Conversation paraphrased; exact quotes aren't necessary.
This is when I started to Get It. Why I had so many memories that didn't quite fit the timeline I had come to believe happened, that I had to shoehorn into place. Like: rushing to see her in the hospital (technically, my friend Patrick had driven me) after having been in a car accident, even though we weren't together anymore. It didn't make sense as an isolated memory, so I'd shoved it into the first half of 1998 for some reason because that's when we were broken up -- even though that very literally couldn't have made any sense at all, because I was already dating my now-wife by then, and also because my new-anger after the events of 1997 wouldn't have permitted me to want to take that trip. But I couldn't figure out anywhere else to put it - so that was its home, as long as I didn't try to look at it too closely.
This was when I started to realize how pervasive and destructive my memory hole was. It wasn't just the events of October 1997. It splashed back and wrecked most of 1997 as a whole.
What I'd thought happened:

What I now see actually happened:

The salient point: she never cheated on me.
She. Never. Cheated.
The fuel for my rage: never needed to have existed
And Winnie was the spark.
I have a saying: I don't like wasting my personal energy on doing certain things -- like a grudge, or being angry -- if I can think of a better use for it.
Winnie is a very personal exception.
I collect friends, I like people being in my life. I rarely like losing them. But to date, I can count the number of people I counted once as friends, whom I've so utterly cut ties to and salted the earth of our relationships, on one hand. Winnie is one of them.

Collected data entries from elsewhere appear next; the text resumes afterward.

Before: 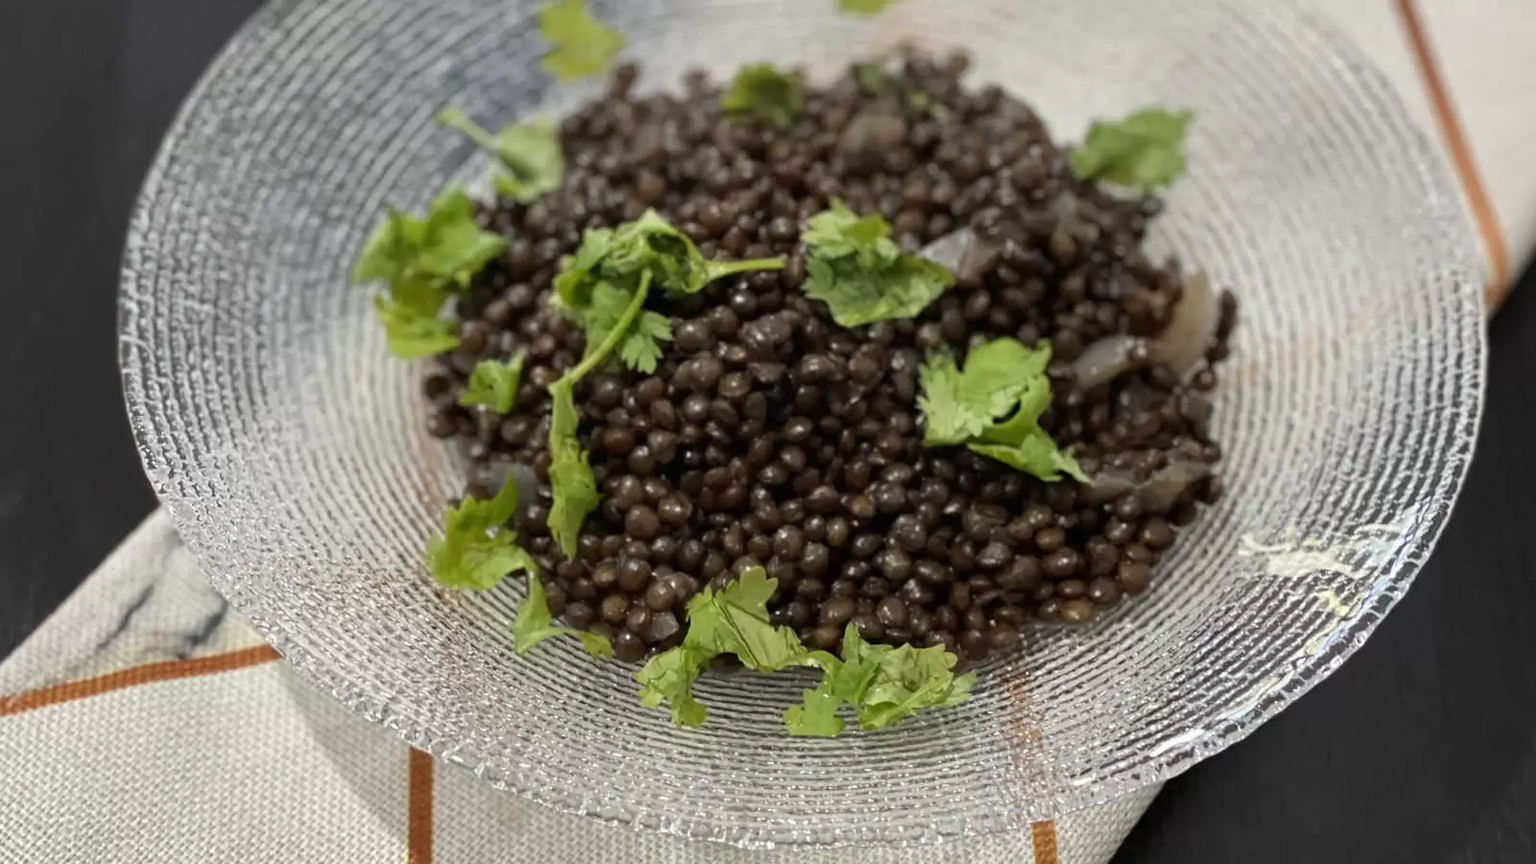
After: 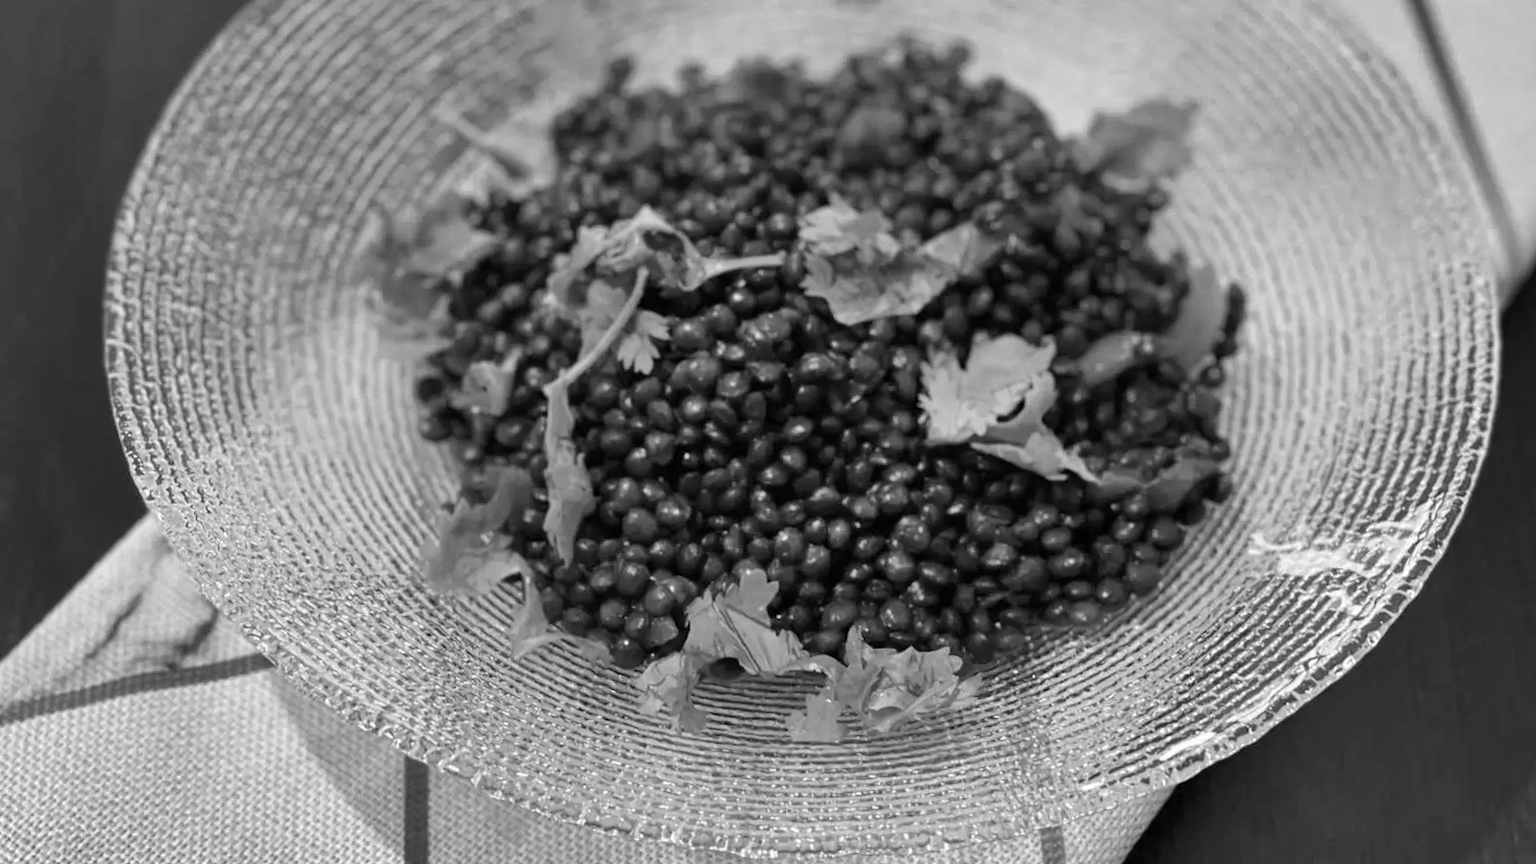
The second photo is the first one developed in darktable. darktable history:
shadows and highlights: highlights color adjustment 0%, low approximation 0.01, soften with gaussian
crop: left 0.434%, top 0.485%, right 0.244%, bottom 0.386%
rotate and perspective: rotation -0.45°, automatic cropping original format, crop left 0.008, crop right 0.992, crop top 0.012, crop bottom 0.988
monochrome: size 1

Winnie, as it turns out, was the sole source of misrepresenting to me exactly the details of 1997. Implying that anything that happened with Tiana in her own personal life, that happened while we were on a break, actually happened while we were still together.
Further, not only did she misrepresent when that happened, she basically revealed to me things that Tiana had told her in confidence -- as far as I can determine, specifically to sow discord between the two of us. Or something. I don't know and will never know because she is Order 66'd from my life.
But the fact stands: because Winnie decided to twist facts, and present them to me as truth, and edit the timeline of when things happened... for 25 years I was unfairly convinced that Tiana had cheated on me, leading to the immediate collapse of our relationship, to my memory holes, to my history of losing my mind and not trusting people....
Fuck you, Winnie. You were a good friend and you ruined and tainted me like you do everything you touch.
The irony of me talking about all of this, about things that should have been secret, and associating them with what happened in my life even pseudonymously, is not lost on me.
But I need to get it off my chest.
One person trusted incorrectly can ruin your entire life, and make you question pretty much every fucking damn thing.
I'm sorry for all the ill thoughts I had about you, Tiana, and the incorrect assumptions.
I like to say that I hate having my personal energy wasted on things that don't need it. I had 25 years of my personal energy wasted on a grudge that never should have existed.
And people wonder why my default mental mode is peppered with intrusive thoughts.